‘Hamilton’ sweeps 11 wins
NEW YORK—The Tony Awards, the biggest night in Broadway, dedicated its star-studded ceremony Sunday (Monday morning in Manila) to the victims of the Orlando
massacre, the deadliest terror attack in America since September 11, 2001.
Fifty people died when a heavily armed gunman opened fire and seized hostages at a popular gay nightclub in the Florida city before the attacker was shot dead by a police SWAT team.
“Our hearts go out to all of those affected by that atrocity,” said host James Corden in his opening monologue, wearing one of the special grey ribbons created by the Tony Awards to honor the dead.

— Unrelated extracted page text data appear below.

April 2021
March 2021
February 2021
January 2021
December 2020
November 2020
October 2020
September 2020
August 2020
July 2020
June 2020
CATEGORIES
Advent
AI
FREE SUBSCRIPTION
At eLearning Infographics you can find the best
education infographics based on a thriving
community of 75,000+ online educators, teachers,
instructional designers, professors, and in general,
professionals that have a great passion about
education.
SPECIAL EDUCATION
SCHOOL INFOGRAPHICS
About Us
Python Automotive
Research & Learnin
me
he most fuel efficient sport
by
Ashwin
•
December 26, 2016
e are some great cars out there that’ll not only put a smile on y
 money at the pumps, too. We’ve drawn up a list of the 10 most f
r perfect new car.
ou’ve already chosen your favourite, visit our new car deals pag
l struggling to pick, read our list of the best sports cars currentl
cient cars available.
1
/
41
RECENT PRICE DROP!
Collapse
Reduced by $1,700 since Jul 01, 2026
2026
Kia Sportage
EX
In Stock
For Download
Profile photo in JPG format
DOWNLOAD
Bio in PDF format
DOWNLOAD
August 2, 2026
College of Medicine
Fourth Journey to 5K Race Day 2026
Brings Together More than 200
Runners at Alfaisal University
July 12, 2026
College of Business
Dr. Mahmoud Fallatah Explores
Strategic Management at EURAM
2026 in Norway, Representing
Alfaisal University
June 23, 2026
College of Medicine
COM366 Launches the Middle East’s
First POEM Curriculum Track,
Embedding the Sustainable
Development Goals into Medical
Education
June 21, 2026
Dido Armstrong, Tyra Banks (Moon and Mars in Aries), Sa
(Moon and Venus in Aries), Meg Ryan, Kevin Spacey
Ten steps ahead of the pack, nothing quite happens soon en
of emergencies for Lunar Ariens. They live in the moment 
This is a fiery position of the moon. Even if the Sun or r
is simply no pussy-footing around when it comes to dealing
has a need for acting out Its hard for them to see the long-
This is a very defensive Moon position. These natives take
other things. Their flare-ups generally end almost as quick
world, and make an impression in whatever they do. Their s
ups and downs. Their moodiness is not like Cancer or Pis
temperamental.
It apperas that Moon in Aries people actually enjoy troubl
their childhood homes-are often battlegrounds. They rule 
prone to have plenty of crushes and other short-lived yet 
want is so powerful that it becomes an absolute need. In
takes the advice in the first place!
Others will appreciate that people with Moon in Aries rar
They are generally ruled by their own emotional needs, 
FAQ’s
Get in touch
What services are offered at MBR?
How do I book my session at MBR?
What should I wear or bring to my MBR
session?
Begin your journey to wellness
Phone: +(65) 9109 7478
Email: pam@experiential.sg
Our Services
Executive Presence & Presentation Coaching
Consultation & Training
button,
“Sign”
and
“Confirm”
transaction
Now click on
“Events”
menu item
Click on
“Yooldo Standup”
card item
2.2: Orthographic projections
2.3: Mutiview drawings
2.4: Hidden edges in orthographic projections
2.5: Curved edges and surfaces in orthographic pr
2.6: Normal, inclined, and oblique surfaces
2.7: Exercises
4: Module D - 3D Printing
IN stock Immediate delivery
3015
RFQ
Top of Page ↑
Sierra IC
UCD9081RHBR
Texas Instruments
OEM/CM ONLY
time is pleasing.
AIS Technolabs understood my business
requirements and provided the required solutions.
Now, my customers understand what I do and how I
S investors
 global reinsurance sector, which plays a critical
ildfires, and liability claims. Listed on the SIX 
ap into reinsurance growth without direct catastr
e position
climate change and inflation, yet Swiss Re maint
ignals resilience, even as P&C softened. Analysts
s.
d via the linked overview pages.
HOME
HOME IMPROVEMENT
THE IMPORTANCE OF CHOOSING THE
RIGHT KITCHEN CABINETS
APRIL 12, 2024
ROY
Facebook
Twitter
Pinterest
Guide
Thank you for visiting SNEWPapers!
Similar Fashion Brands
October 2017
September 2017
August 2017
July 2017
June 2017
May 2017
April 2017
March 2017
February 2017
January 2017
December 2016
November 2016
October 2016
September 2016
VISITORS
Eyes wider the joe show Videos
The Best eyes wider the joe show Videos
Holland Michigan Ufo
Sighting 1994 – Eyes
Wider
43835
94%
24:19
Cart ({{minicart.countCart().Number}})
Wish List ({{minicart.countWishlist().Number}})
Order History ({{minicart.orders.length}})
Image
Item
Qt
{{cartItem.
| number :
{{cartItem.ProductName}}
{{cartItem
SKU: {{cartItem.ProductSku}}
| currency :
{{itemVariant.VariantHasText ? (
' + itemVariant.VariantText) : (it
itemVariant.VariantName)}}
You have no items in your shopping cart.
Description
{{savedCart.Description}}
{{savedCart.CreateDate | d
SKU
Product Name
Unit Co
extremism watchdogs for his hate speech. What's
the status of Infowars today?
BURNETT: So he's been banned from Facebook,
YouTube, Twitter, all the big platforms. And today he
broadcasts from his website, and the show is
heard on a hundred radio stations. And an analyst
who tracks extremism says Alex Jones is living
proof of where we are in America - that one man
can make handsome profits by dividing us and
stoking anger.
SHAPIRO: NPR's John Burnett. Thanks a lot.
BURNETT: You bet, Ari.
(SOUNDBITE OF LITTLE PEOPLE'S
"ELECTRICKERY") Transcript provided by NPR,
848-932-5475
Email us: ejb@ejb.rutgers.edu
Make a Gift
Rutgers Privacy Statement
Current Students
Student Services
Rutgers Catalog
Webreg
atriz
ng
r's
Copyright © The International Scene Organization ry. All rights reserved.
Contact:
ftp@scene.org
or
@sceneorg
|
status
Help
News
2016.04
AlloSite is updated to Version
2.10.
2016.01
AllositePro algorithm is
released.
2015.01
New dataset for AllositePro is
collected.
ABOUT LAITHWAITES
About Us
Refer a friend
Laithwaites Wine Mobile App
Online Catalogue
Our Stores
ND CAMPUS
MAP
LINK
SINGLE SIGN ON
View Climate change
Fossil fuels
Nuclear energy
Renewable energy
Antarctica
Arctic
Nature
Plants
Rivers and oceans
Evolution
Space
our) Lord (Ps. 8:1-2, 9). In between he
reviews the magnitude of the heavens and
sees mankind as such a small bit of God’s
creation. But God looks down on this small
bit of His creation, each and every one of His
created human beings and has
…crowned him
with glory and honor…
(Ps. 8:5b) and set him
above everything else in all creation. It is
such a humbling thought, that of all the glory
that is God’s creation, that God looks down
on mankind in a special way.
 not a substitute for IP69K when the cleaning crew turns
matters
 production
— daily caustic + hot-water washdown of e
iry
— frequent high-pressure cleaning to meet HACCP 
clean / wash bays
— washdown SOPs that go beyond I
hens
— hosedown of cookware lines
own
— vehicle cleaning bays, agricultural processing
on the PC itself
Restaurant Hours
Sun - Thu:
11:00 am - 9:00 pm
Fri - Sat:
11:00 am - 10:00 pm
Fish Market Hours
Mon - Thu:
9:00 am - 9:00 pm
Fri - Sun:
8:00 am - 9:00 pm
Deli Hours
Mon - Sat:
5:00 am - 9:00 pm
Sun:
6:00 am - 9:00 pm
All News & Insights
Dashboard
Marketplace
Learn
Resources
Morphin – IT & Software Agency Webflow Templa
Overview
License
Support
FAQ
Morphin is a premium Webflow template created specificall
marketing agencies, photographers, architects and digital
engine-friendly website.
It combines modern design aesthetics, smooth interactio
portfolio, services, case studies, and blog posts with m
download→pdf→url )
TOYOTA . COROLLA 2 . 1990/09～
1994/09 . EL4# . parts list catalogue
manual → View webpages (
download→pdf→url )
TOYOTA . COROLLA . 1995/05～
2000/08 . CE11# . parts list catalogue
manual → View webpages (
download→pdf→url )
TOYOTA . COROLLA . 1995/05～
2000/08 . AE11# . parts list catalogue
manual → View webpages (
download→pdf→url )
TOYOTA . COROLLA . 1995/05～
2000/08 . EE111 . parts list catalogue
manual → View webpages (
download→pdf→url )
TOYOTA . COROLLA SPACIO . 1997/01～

“Your tragedy is our tragedy. Theater is a place where every race, creed, sexuality and gender is equal, is embraced and is loved,” said the British comedian who has recently found success in America.
“Hate will never win,” he told the famed Beacon Theatre in New York.
The 70th annual Tony Awards, which are the equivalent of the Oscars for the theater, saw smash-hit, hip-hop musical Hamilton win 11 awards after scooping a record 16 nominations.
Superstar Barbara Streisand, who presented Hamilton with the prize for best musical—dressed in an outfit inspired by the show—joined several of the winners in paying tribute to Orlando.
“Tonight our joy is tinged with sorrow,” she said. “Art can educate us and entertain us, and in times like these console us.”
“Senseless acts of tragedy remind us that nothing here is promised, not one day,” said Lin-Manuel Miranda, the creator of Hamilton, reading out a sonnet in accepting the Tony for best original score.
“Love is love is love is love is love is love is love is love, cannot be killed or swept aside,” he said to cheers.
“I urge you Orlando to be strong,” said Frank Langella, accepting the award for best actor in a play—The Father —originally written in French, which came to New York from Europe.
“I’m standing in a room full of the most generous human beings on earth and we will be with you every step of the way.”
Sunday’s awards were marked by diversity, with black actors winning all four musical acting awards and The Color Purple—about a black Southern woman— winning best musical revival.
“Hamilton” also stars largely black and Latino actors.
“Think of tonight as the Oscars but with diversity,” quipped Corden in reference to this year’s Academy Awards, which were panned for failing to honor minority actors and directors.
Hollywood stars Cate Blanchett, Claire Danes, Meg Ryan and Oprah Winfrey were among those who handed out prizes on Sunday, while US President Barack Obama taped a video message in support of Hamilton.
In a nod to the US general election, Cordon took pot shots at Republican contender Donald Trump—joking that Donald Trump in the Book of Moron would come to Broadway in the autumn.
Glenn Close appeared on stage dressed as his Democratic rival, Hillary Clinton, singing: “I really need this job” to applause.
Famous for its catchy score merging hip-hop, rap, blues and jazz “Hamilton” won in all aspects of show-making: from best musical and best original score to directing, choreography, costumes and lighting.
It recounts the life of the colorful first US Treasury secretary, Alexander Hamilton, fatally shot in a pistol duel with rival and then vice president Aaron Burr in 1804.
Its 16 nominations were the most in Broadway history, but The Producers still holds onto the record for most wins at 12.
The show broke another record last week by offering tickets for more than $6,000 for Miranda’s July 9 last-night performance.
Oscar winner Jessica Lange won best lead actress in a play for Long Day’s Journey Into Night, beating fellow Academy Award winner Lupita Nyong’o in Eclipsed set amid the chaos of the Liberian civil war.
Play “The Humans” won four awards, while Arthur Miller’s “A View from the Bridge” won best play and best director for Belgium’s Ivo Van Hove.